▶ [Extracted entries]:
[Start of section]

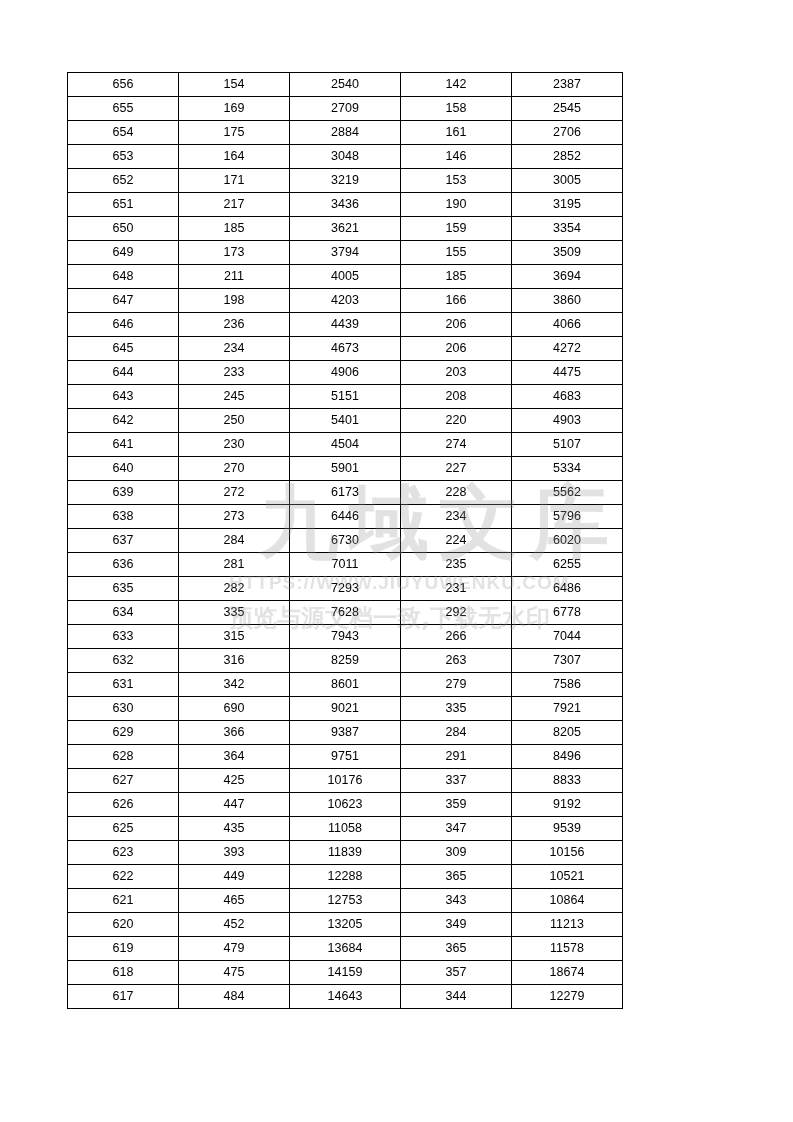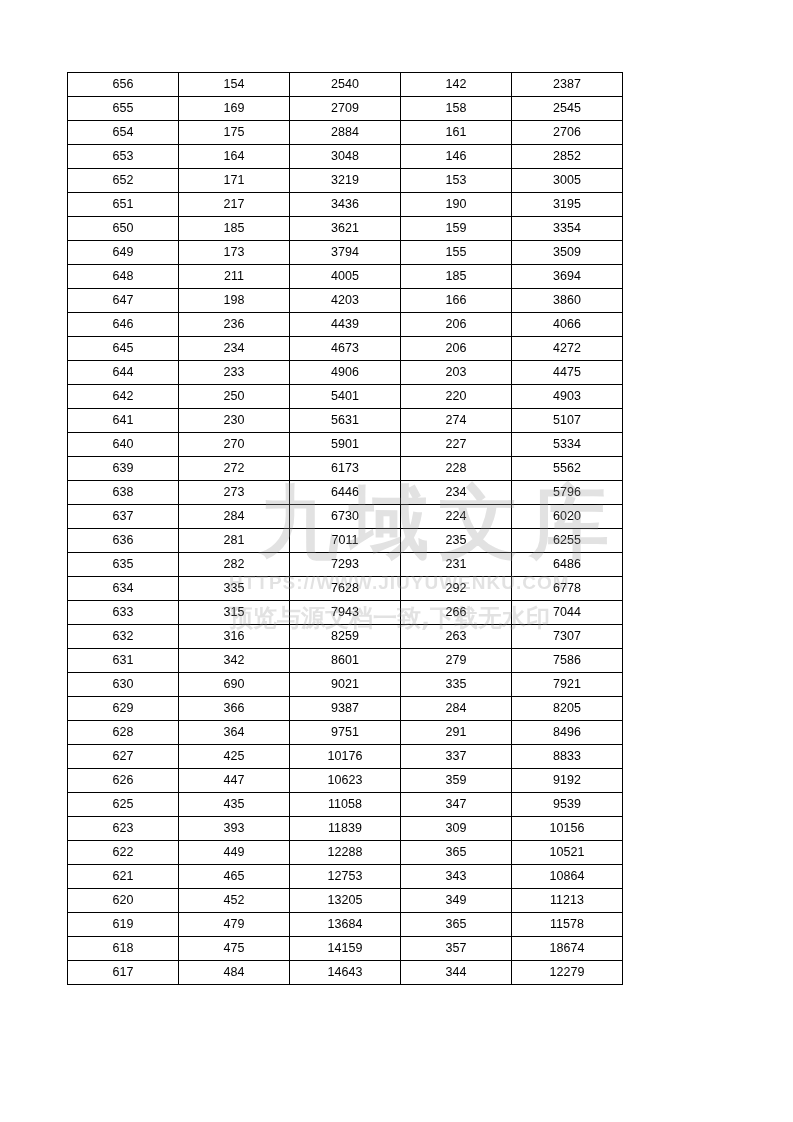--- a/index.html
+++ b/index.html
@@ -115,30 +115,37 @@
         <td>4272</td>
       </tr>
       <tr>
         <td>644</td>
         <td>233</td>
         <td>4906</td>
         <td>203</td>
         <td>4475</td>
       </tr>
       <tr>
+        <td>643</td>
+        <td>245</td>
+        <td>5151</td>
+        <td>208</td>
+        <td>4683</td>
+      </tr>
+      <tr>
         <td>642</td>
         <td>250</td>
         <td>5401</td>
         <td>220</td>
         <td>4903</td>
       </tr>
       <tr>
         <td>641</td>
         <td>230</td>
-        <td>5631</td>
+        <td>4504</td>
         <td>274</td>
         <td>5107</td>
       </tr>
       <tr>
         <td>640</td>
         <td>270</td>
         <td>5901</td>
         <td>227</td>
         <td>5334</td>
       </tr>

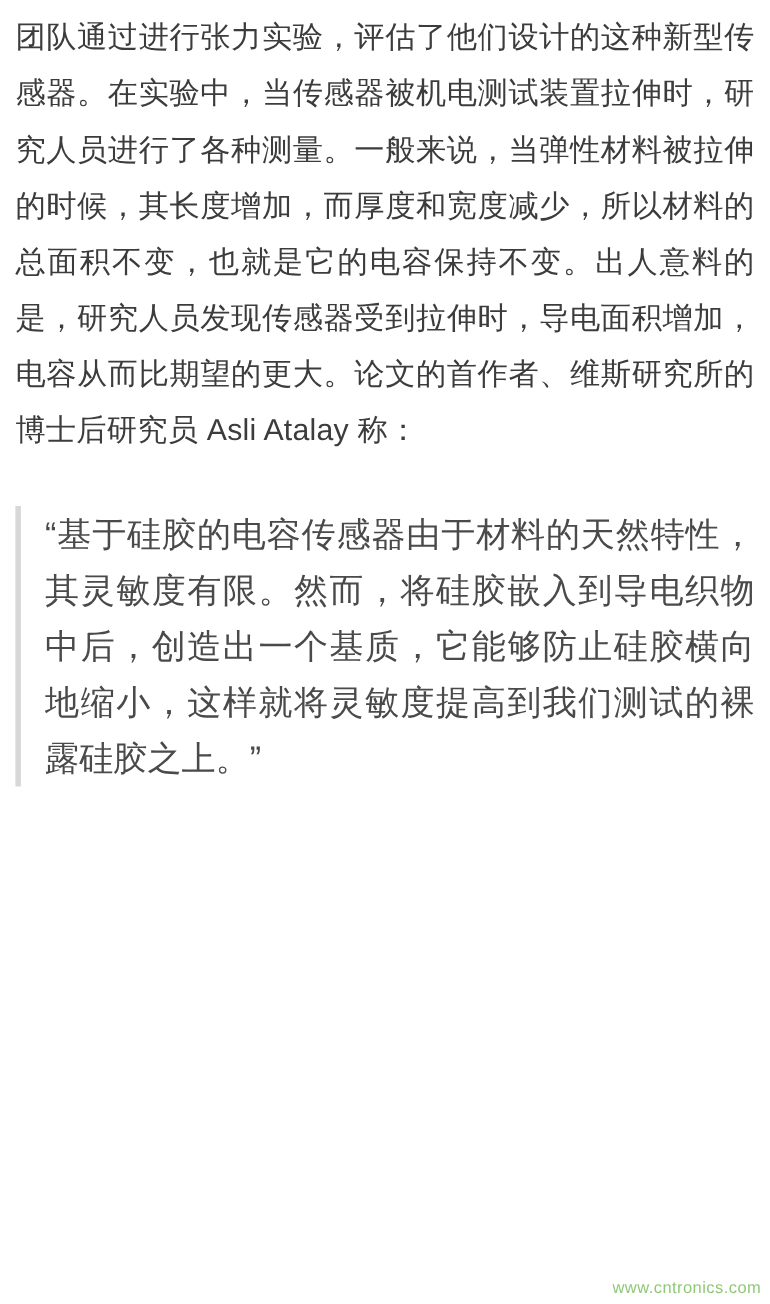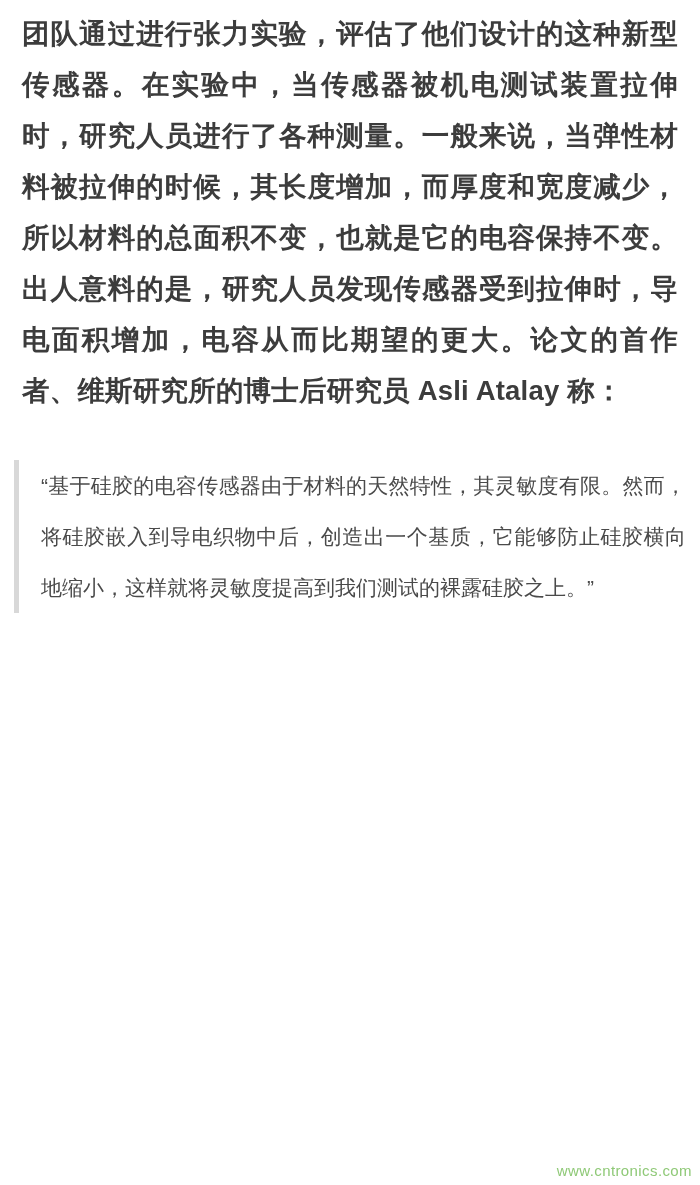--- a/index.html
+++ b/index.html
@@ -22,33 +22,32 @@
     padding: 6px 14px 0 14px;
     position: relative;
   }
   .para {
     font-size: 27.5px;
     line-height: 51px;
     letter-spacing: 0.2px;
     color: #3c3c3c;
     text-align: justify;
     text-justify: inter-ideograph;
-    margin: 8px;
-    font-weight: bold;
+    margin: 0;
   }
   .para-1 {
     margin-top: 2px;
   }
   .quote-block {
     margin: 44px 0 38px 0;
     padding-left: 22px;
     border-left: 5px solid #d8d8d8;
   }
   .quote-text {
-    font-size: 21px;
+    font-size: 31px;
     line-height: 51px;
     color: #4a4a4a;
     text-align: justify;
     text-justify: inter-ideograph;
     margin: 0;
   }
   .para-2 {
     margin-top: 34px;
   }
   .watermark {

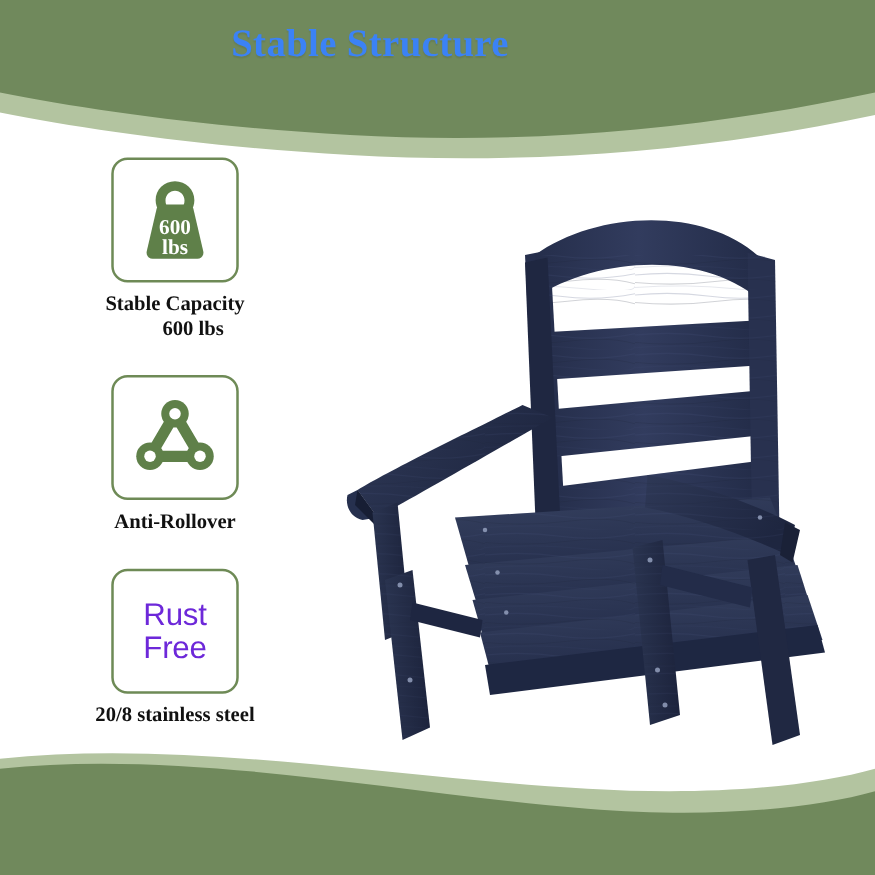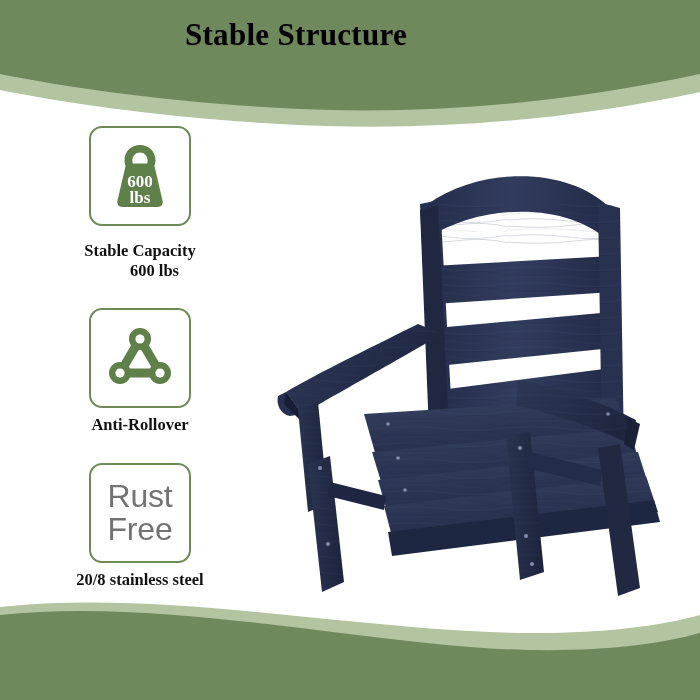--- a/index.html
+++ b/index.html
@@ -29,21 +29,21 @@
     width: 700px;
     height: 135px;
     z-index: 1;
   }
   .header-title {
     position: absolute;
     top: 17px;
     left: 0;
     width: 592px;
     text-align: center;
-    color: #000000;
+    color: #3b82f6;
     font-family: "Liberation Serif", serif;
     font-weight: bold;
     font-size: 31px;
     letter-spacing: 0.3px;
     z-index: 3;
     text-shadow: 0 1px 1px rgba(0,0,0,0.08);
   }
 
   
   .footer-wave {
@@ -62,43 +62,43 @@
     top: 126px;
     width: 244px;
     z-index: 4;
   }
   .feature {
     display: flex;
     flex-direction: column;
     align-items: center;
     width: 100%;
   }
-  .feature-1 { margin-top: 0; gap: 8px; }
+  .feature-1 { margin-top: 0; }
   .feature-2 { margin-top: 26px; justify-content: center; }
   .feature-3 { margin-top: 28px; }
 
   .icon-box {
     width: 102px;
     height: 100px;
     border: 2px solid #6e8a56;
     border-radius: 13px;
     background: #ffffff;
     box-sizing: border-box;
     display: flex;
     align-items: center;
     justify-content: center;
     position: relative;
   }
   .icon-box svg { display: block; }
 
   .rust-text {
     font-family: "Liberation Sans", sans-serif;
-    color: #737373;
+    color: #6d28d9;
     font-weight: normal;
-    font-size: 32px;
+    font-size: 25px;
     line-height: 1.04;
     text-align: center;
     letter-spacing: -0.2px;
   }
 
   .feature-caption {
     margin-top: 7px;
     text-align: center;
     color: #111111;
     font-family: "Liberation Serif", serif;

[End of section]

▶ [How to complete this task]: Write every record out again exactly as written. Pictures don't belong in the copy.

▶ [Result of this exercise]:
--- a/index.html
+++ b/index.html
@@ -115,30 +115,37 @@
         <td>4272</td>
       </tr>
       <tr>
         <td>644</td>
         <td>233</td>
         <td>4906</td>
         <td>203</td>
         <td>4475</td>
       </tr>
       <tr>
+        <td>643</td>
+        <td>245</td>
+        <td>5151</td>
+        <td>208</td>
+        <td>4683</td>
+      </tr>
+      <tr>
         <td>642</td>
         <td>250</td>
         <td>5401</td>
         <td>220</td>
         <td>4903</td>
       </tr>
       <tr>
         <td>641</td>
         <td>230</td>
-        <td>5631</td>
+        <td>4504</td>
         <td>274</td>
         <td>5107</td>
       </tr>
       <tr>
         <td>640</td>
         <td>270</td>
         <td>5901</td>
         <td>227</td>
         <td>5334</td>
       </tr>

--- a/index.html
+++ b/index.html
@@ -22,33 +22,32 @@
     padding: 6px 14px 0 14px;
     position: relative;
   }
   .para {
     font-size: 27.5px;
     line-height: 51px;
     letter-spacing: 0.2px;
     color: #3c3c3c;
     text-align: justify;
     text-justify: inter-ideograph;
-    margin: 8px;
-    font-weight: bold;
+    margin: 0;
   }
   .para-1 {
     margin-top: 2px;
   }
   .quote-block {
     margin: 44px 0 38px 0;
     padding-left: 22px;
     border-left: 5px solid #d8d8d8;
   }
   .quote-text {
-    font-size: 21px;
+    font-size: 31px;
     line-height: 51px;
     color: #4a4a4a;
     text-align: justify;
     text-justify: inter-ideograph;
     margin: 0;
   }
   .para-2 {
     margin-top: 34px;
   }
   .watermark {

--- a/index.html
+++ b/index.html
@@ -29,21 +29,21 @@
     width: 700px;
     height: 135px;
     z-index: 1;
   }
   .header-title {
     position: absolute;
     top: 17px;
     left: 0;
     width: 592px;
     text-align: center;
-    color: #000000;
+    color: #3b82f6;
     font-family: "Liberation Serif", serif;
     font-weight: bold;
     font-size: 31px;
     letter-spacing: 0.3px;
     z-index: 3;
     text-shadow: 0 1px 1px rgba(0,0,0,0.08);
   }
 
   
   .footer-wave {
@@ -62,43 +62,43 @@
     top: 126px;
     width: 244px;
     z-index: 4;
   }
   .feature {
     display: flex;
     flex-direction: column;
     align-items: center;
     width: 100%;
   }
-  .feature-1 { margin-top: 0; gap: 8px; }
+  .feature-1 { margin-top: 0; }
   .feature-2 { margin-top: 26px; justify-content: center; }
   .feature-3 { margin-top: 28px; }
 
   .icon-box {
     width: 102px;
     height: 100px;
     border: 2px solid #6e8a56;
     border-radius: 13px;
     background: #ffffff;
     box-sizing: border-box;
     display: flex;
     align-items: center;
     justify-content: center;
     position: relative;
   }
   .icon-box svg { display: block; }
 
   .rust-text {
     font-family: "Liberation Sans", sans-serif;
-    color: #737373;
+    color: #6d28d9;
     font-weight: normal;
-    font-size: 32px;
+    font-size: 25px;
     line-height: 1.04;
     text-align: center;
     letter-spacing: -0.2px;
   }
 
   .feature-caption {
     margin-top: 7px;
     text-align: center;
     color: #111111;
     font-family: "Liberation Serif", serif;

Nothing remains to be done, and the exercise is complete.